{
"cells": [
{
"cell_type": "markdown",
"metadata": {},
"source": [
"# Assignment 3: Hello Vectors\n",
"\n",
"Welcome to this week's programming assignment of the specialization. In this assignment we will explore word vectors.\n",
"In natural language processing, we represent each word as a vector consisting of numbers.\n",
"The vector encodes the meaning of the word. These numbers (or weights) for each word are learned using various machine\n",
"learning models, which we will explore in more detail later in this specialization. Rather than make you code the\n",
"machine learning models from scratch, we will show you how to use them. In the real world, you can always load the\n",
"trained word vectors, and you will almost never have to train them from scratch. In this assignment you will\n",
"\n",
"- Predict analogies between words.\n",
"- Use PCA to reduce the dimensionality of the word embeddings and plot them in two dimensions.\n",
"- Compare word embeddings by using a similarity measure (the cosine similarity).\n",
"- Understand how these vector space models work.\n"
]
},
{
"cell_type": "markdown",
"metadata": {},
"source": [
"## Important Note on Submission to the AutoGrader\n",
"\n",
"Before submitting your assignment to the AutoGrader, please make sure you are not doing the following:\n",
"\n",
"1. You have not added any _extra_ `print` statement(s) in the assignment.\n",
"2. You have not added any _extra_ code cell(s) in the assignment.\n",
"3. You have not changed any of the function parameters.\n",
"4. You are not using any global variables inside your graded exercises. Unless specifically instructed to do so, please refrain from it and use the local variables instead.\n",
"5. You are not changing the assignment code where it is not required, like creating _extra_ variables.\n",
"\n",
"If you do any of the following, you will get something like, `Grader Error: Grader feedback not found` (or similarly unexpected) error upon submitting your assignment. Before asking for help/debugging the errors in your assignment, check for these first.

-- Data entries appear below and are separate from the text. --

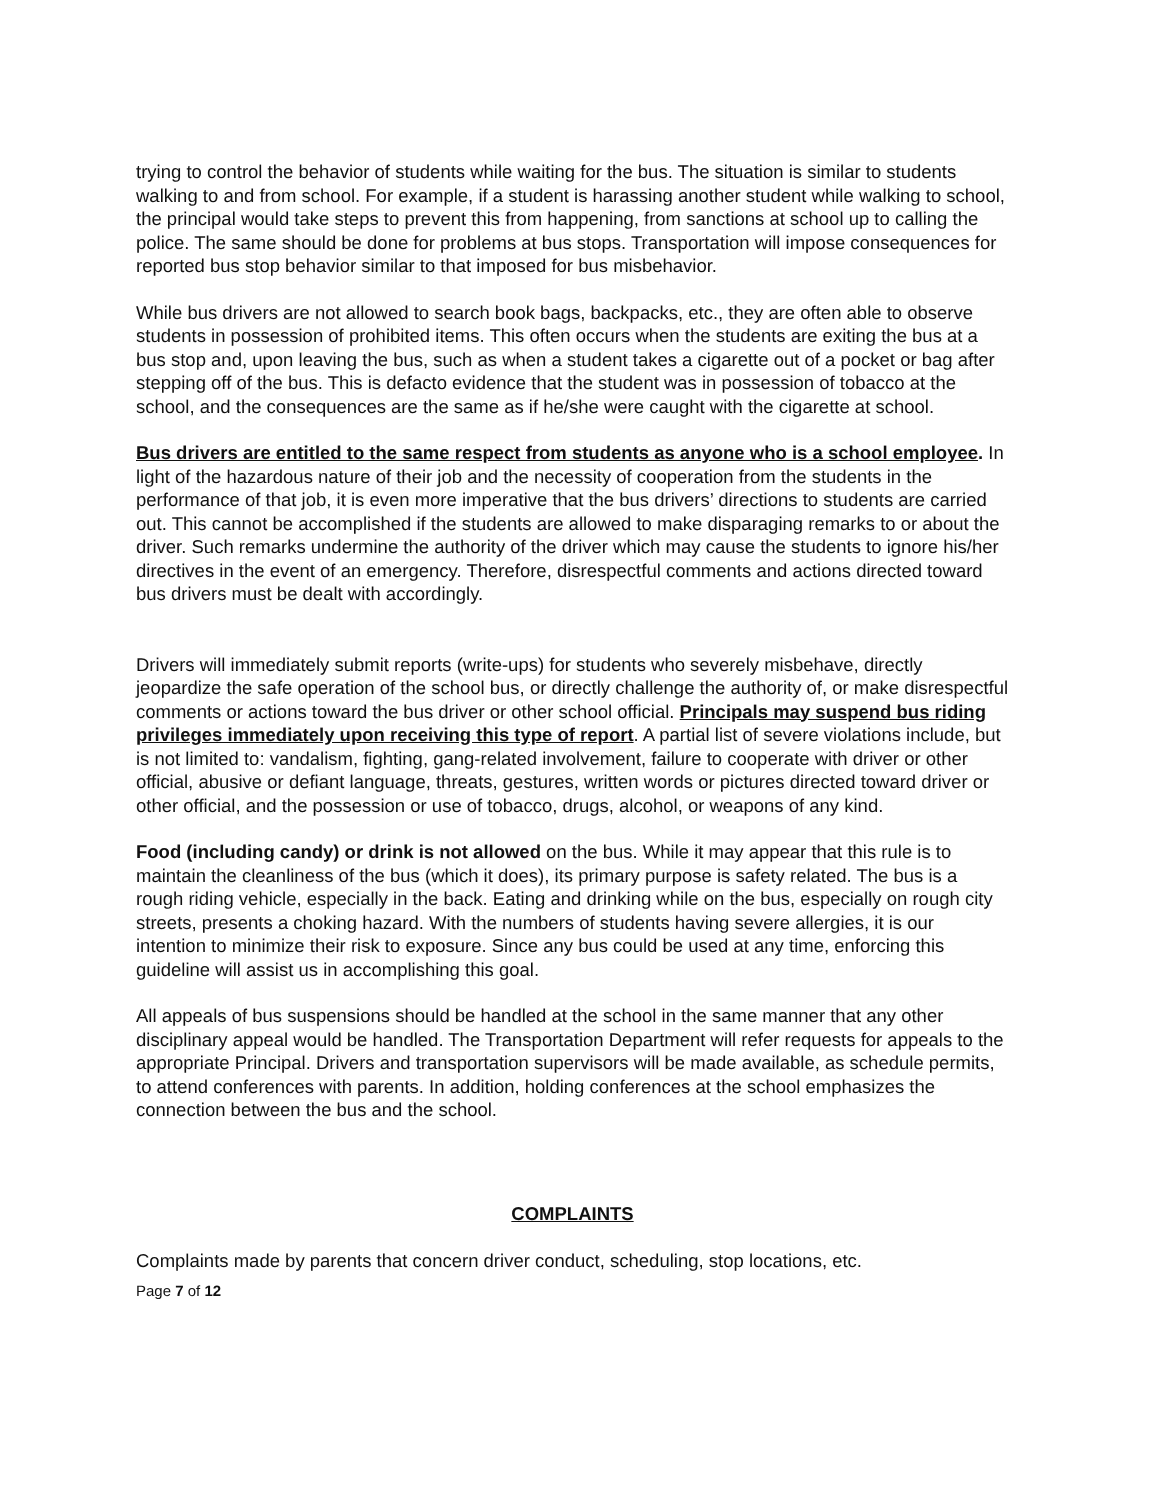trying to control the behavior of students while waiting for the bus. The situation is similar to students walking to and from school. For example, if a student is harassing another student while walking to school, the principal would take steps to prevent this from happening, from sanctions at school up to calling the police. The same should be done for problems at bus stops. Transportation will impose consequences for reported bus stop behavior similar to that imposed for bus misbehavior.
While bus drivers are not allowed to search book bags, backpacks, etc., they are often able to observe students in possession of prohibited items. This often occurs when the students are exiting the bus at a bus stop and, upon leaving the bus, such as when a student takes a cigarette out of a pocket or bag after stepping off of the bus. This is defacto evidence that the student was in possession of tobacco at the school, and the consequences are the same as if he/she were caught with the cigarette at school.
Bus drivers are entitled to the same respect from students as anyone who is a school employee. In light of the hazardous nature of their job and the necessity of cooperation from the students in the performance of that job, it is even more imperative that the bus drivers’ directions to students are carried out. This cannot be accomplished if the students are allowed to make disparaging remarks to or about the driver. Such remarks undermine the authority of the driver which may cause the students to ignore his/her directives in the event of an emergency. Therefore, disrespectful comments and actions directed toward bus drivers must be dealt with accordingly.
Drivers will immediately submit reports (write-ups) for students who severely misbehave, directly jeopardize the safe operation of the school bus, or directly challenge the authority of, or make disrespectful comments or actions toward the bus driver or other school official. Principals may suspend bus riding privileges immediately upon receiving this type of report. A partial list of severe violations include, but is not limited to: vandalism, fighting, gang-related involvement, failure to cooperate with driver or other official, abusive or defiant language, threats, gestures, written words or pictures directed toward driver or other official, and the possession or use of tobacco, drugs, alcohol, or weapons of any kind.
Food (including candy) or drink is not allowed on the bus. While it may appear that this rule is to maintain the cleanliness of the bus (which it does), its primary purpose is safety related. The bus is a rough riding vehicle, especially in the back. Eating and drinking while on the bus, especially on rough city streets, presents a choking hazard. With the numbers of students having severe allergies, it is our intention to minimize their risk to exposure. Since any bus could be used at any time, enforcing this guideline will assist us in accomplishing this goal.
All appeals of bus suspensions should be handled at the school in the same manner that any other disciplinary appeal would be handled. The Transportation Department will refer requests for appeals to the appropriate Principal. Drivers and transportation supervisors will be made available, as schedule permits, to attend conferences with parents. In addition, holding conferences at the school emphasizes the connection between the bus and the school.
COMPLAINTS
Complaints made by parents that concern driver conduct, scheduling, stop locations, etc.
Page 7 of 12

If this is the case, and you don't remember the changes you have made, you can get a fresh copy of the assignment by following these [instructions](https://www.coursera.org/learn/classification-vector-spaces-in-nlp/supplement/YLuAg/h-ow-to-refresh-your-workspace)."
]
},
{
"cell_type": "markdown",
"metadata": {},
"source": [
"## Table of Contents\n",
"\n",
"- [1 - Predict the Countries from Capitals](#1)\n",
" - [1.1 Importing the Data](#1-1)\n",
" - [1.2 Cosine Similarity](#1-2)\n",
" - [Exercise 1 - cosine_similarity (UNQ_C1)](#ex-1)\n",
" - [1.3 Euclidean Distance](#1-3)\n",
" - [Exercise 2 - euclidean (UNQ_C2)](#ex-2)\n",
" - [1.4 Finding the Country of each Capital](#1-4)\n",
" - [Exercise 3 - get_country (UNQ_C3)](#ex-3)\n",
" - [1.5 Model Accuracy](#1-5)\n",
" - [Exercise 4 - get_accuracy (UNQ_C4)](#ex-4)\n",
"- [2 - Plotting the vectors using PCA](#2)\n",
" - [Exercise 5 - compute_pca (UNQ_C5)](#ex-5)"
]
},
{
"cell_type": "markdown",
"metadata": {},
"source": [
"\n",
"## 1 - Predict the Countries from Capitals\n",
"\n",
"During the presentation of the module, we have illustrated the word analogies\n",
"by finding the capital of a country from the country. In this part of the assignment\n",
"we have changed the problem a bit. You are asked to predict the **countries** \n",
"that correspond to some **capitals**.\n",
"You are playing trivia against some second grader who just took their geography test and knows all the capitals by heart.\n",
"Thanks to NLP, you will be able to answer the questions properly. In other words, you will write a program that can give\n",
"you the country by its capital. That way you are pretty sure you will win the trivia game. We will start by exploring the data set.\n",
"\n",
"
\n",
"\n",
"\n",
"### 1.1 Importing the Data\n",
"\n",
"As usual, you start by importing some essential Python libraries and the load dataset.\n",
"The dataset will be loaded as a [Pandas DataFrame](https://pandas.pydata.org/pandas-docs/stable/getting_started/dsintro.html),\n",
"which is very a common method in data science. Because of the large size of the data,\n",
"this may take a few minutes."
]
},
{
"cell_type": "code",
"execution_count": 1,
"metadata": {},
"outputs": [],
"source": [
"# Run this cell to import packages.\n",
"import pickle\n",
"import numpy as np\n",
"import pandas as pd\n",
"import matplotlib.pyplot as plt\n",
"import w3_unittest\n",
"\n",
"from utils import get_vectors"
]
},
{
"cell_type": "code",
"execution_count": 2,
"metadata": {},
"outputs": [
{
"data": {
"text/html": [
"
| \n", " | city1 | \n", "country1 | \n", "city2 | \n", "country2 | \n", "
|---|---|---|---|---|
| 0 | \n", "Athens | \n", "Greece | \n", "Bangkok | \n", "Thailand | \n", "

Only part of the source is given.